I was working on trying to speed up the transmission and reduce the bandwidth of a web service I’ve been building in EC2. I’m using nginx (en-JINN-ex) as my load balancer and the cloud because, it is awesome.
A little overview for people who have lives and think an HTTP Header is a football term:
When you send a request to a server via your browser a series of Headers(little variables) are sent across which tells the server what type of browser you are, what language you prefer, and a whole host of other interesting info.
When you get data back from the webserver, it also sends back some headers like the status of the request (200 is OK, 404 is a url with no content, etc), the length of the content, type of content, etc.
When a server is using mod_deflate or mod_gzip in apache (or The Gzip Module for Nginx), then it is capable of sending back its content in a compressed (gzipped) form. All modern browsers support transparent decryption on the browser side. What this means is that you see a normal HTML page which is 70k, but only 15 or 20k went over the pipe because of compression. Cool, right? Chances are it just happened as you saw this page.
Now how does a web server know you can accept gzip’d content? Well, you send one of those headers that looks like this:
Accept-Encoding: gzip,deflate
and the server responds with
Content-Encoding: gzip
By default, php does not transparently support gzip encoding, but it can be done. See the following:
if (function_exists('gzinflate')) {
$gz_on = true;
}
if ($gz_on) {
// Tells the drupal_http_request function to send this header over.
$headers = array (
'Accept-Encoding' => 'gzip,deflate',
);
}
$return = drupal_http_request($url,$headers,'GET');
// This checks to make sure that we actually got gzip'd content back
if ($gz_on == true && stristr($return->headers['Content-Encoding'],'gzip')) {
//First 10 chars are junk
$string = substr($return->data, 10);
$output = gzinflate($string);
} else {
$output = $return->data;
}
Go ahead and try it with $gz_on false and true. You'll see that $return->data will have different lengths if it is compressed or not, but $output will be the same.
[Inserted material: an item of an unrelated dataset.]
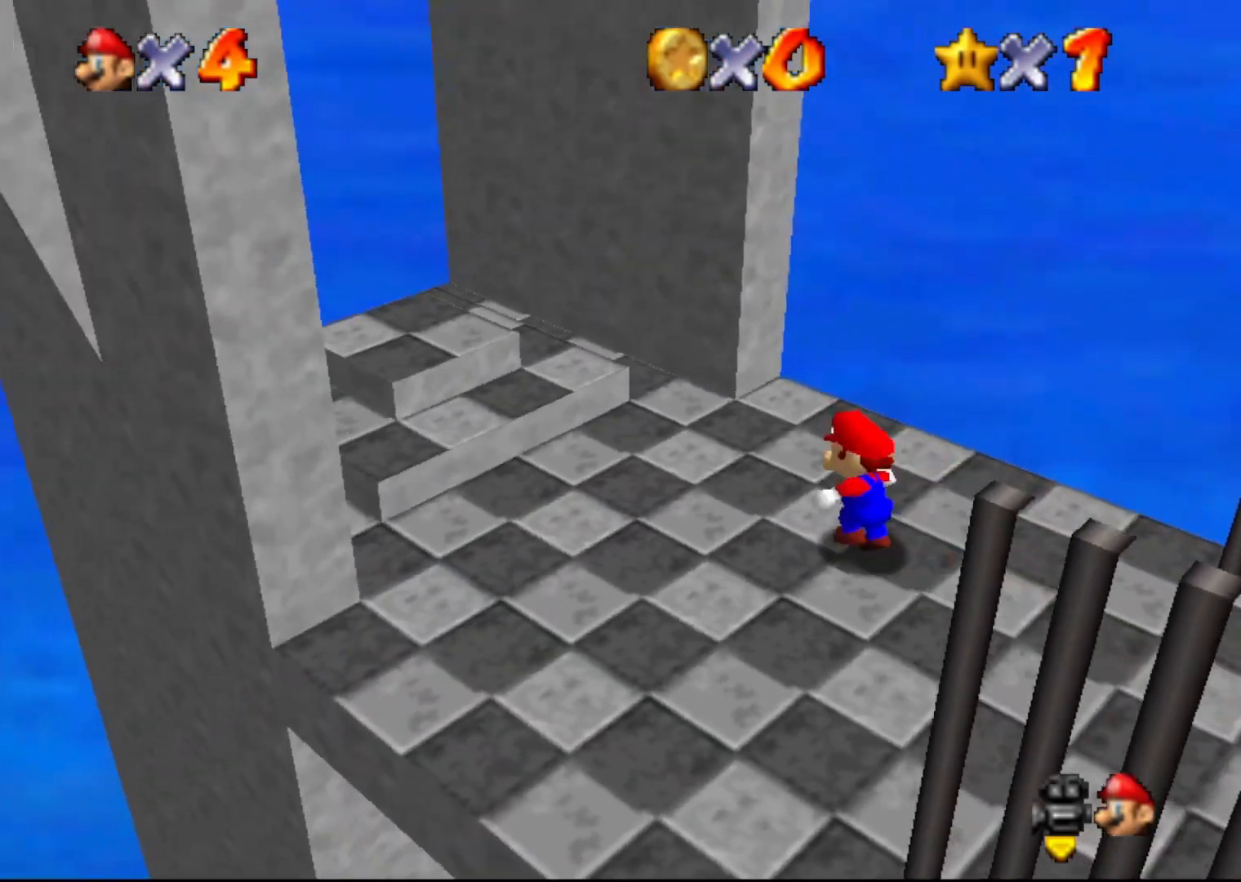
{"buttons": ["C_RIGHT"], "left_stick": "up-left", "events": [[217, "left_stick", "left"], [350, "left_stick", "up-left"], [483, "C_RIGHT", "down"]]}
One caveat when working with nginx (this one hurt after 2 hrs):
From the nginx manual
Turns gzip compression on or off depending on the HTTP request version.
When HTTP version 1.0 is used, the Vary: Accept-Encoding header is not set. As this can lead to proxy cache corruption, consider adding it with add_header. Also note that the Content-Length header is not set when using either version. Keepalives will therefore be impossible with version 1.0, while for 1.1 it is handled by chunked transfers.
Drupal uses HTTP 1.0 for some reason... I don't know why it uses version 1.0, but I filed an issue about the same, because 1.1 is a lot better and pretty much ubiquitous IIRC.
Happy Header Hacking!